Problem Statement in English

You’re given an array points where points[i] = [xi, yi] represents a point on the X-Y plane.

You start at the first point points[0] and you want to visit all the points in order. You can move according to these rules:

  • In one second, you can either:
    • Move vertically by one unit.
    • Move horizontally by one unit.
    • Move diagonally (which is defined as moving one unit vertically and one unit horizontally in one second).
  • You have to visit the points in the order they appear in the points array.

Return the minimum time in seconds to visit all the points.

Approach

You need to use a little visualization to understand the movement rules.

The key observation is that when moving from one point to another, you can take advantage of diagonal moves to minimize the total time.

The next question is probably, how do I figure out when to move diagonally, and how many diagonal moves should I make?

If you think about it, you can always just move horizontally and vertically. Further, moving diagonally is simply the combination an equal number of horizontal and vertical moves.

So let’s say you make $5$ left and $8$ down moves. This means that you can make $min(5, 8) = 5$ diagonal moves, and then you will have to make the remaining $3$ down moves. So net net, you’ve just made $5+ 3 = 8$ moves.

So all we do is pick each consecutive pair of points, and calculate the number of horizontal and vertical moves needed.
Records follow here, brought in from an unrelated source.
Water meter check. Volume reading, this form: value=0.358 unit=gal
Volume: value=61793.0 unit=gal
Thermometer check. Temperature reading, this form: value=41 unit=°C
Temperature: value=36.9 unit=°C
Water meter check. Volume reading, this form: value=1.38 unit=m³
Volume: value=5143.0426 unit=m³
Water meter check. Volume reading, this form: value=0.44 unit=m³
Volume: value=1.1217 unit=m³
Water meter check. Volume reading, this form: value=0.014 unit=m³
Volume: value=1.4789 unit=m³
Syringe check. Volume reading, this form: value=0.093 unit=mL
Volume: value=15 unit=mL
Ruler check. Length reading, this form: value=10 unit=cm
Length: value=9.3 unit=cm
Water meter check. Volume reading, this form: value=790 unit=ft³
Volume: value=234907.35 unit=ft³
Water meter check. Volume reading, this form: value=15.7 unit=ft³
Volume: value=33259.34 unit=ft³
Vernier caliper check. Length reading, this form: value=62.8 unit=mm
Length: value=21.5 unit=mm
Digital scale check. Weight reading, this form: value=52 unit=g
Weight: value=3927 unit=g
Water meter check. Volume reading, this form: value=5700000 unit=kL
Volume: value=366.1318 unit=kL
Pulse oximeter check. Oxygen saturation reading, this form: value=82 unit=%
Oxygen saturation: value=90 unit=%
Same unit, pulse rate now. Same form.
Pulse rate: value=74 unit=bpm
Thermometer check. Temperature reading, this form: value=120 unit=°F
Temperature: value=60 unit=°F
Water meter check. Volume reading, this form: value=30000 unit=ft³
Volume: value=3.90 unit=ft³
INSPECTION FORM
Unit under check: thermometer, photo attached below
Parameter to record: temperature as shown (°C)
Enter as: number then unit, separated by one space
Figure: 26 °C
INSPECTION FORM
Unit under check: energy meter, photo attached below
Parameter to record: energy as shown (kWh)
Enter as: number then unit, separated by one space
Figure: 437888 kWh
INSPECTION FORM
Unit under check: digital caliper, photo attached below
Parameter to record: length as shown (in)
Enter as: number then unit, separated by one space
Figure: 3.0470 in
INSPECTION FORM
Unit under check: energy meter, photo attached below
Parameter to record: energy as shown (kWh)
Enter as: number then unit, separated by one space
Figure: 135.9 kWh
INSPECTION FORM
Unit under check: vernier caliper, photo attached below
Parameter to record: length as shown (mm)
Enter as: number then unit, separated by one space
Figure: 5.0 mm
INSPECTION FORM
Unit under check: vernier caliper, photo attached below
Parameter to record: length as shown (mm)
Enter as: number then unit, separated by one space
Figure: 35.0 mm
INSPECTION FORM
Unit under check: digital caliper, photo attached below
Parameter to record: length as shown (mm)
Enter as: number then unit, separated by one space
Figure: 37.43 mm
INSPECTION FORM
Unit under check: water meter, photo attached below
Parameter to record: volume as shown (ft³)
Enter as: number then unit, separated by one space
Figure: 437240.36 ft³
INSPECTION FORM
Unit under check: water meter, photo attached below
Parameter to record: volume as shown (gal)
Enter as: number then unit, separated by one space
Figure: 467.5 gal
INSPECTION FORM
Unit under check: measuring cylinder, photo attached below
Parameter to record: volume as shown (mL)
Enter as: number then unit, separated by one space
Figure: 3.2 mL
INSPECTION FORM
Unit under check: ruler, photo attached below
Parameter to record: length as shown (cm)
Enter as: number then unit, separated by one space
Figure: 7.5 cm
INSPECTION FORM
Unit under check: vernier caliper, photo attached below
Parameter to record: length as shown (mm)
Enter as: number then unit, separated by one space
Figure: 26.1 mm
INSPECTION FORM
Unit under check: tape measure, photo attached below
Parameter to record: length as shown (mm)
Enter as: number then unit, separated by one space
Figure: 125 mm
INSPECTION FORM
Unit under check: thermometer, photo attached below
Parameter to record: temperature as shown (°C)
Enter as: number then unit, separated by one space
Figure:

The answer for that pair of points is simply the sum of diagonal moves (the minimum of the number of vertical and horizontal moves) and the remaining moves (remove the common value from both horizontal and vertical moves).

Solution in Python


class Solution:
    def minTimeToVisitAllPoints(self, points: List[List[int]]) -> int:
        res = 0

        for i in range(1, len(points)):
            x1, y1 = points[i - 1]
            x2, y2 = points[i]

            horizontal = abs(y2 - y1)
            vertical = abs(x2 - x1)

            common = min(vertical, horizontal)

            vertical -= common
            horizontal -= common

            res += vertical
            res += horizontal
            res += common

        return res

Complexity

  • Time: $O(n)$
    Since we just traverse the list of points once.

  • Space: $O(1)$
    Since we just use a few extra variables.

And we are done.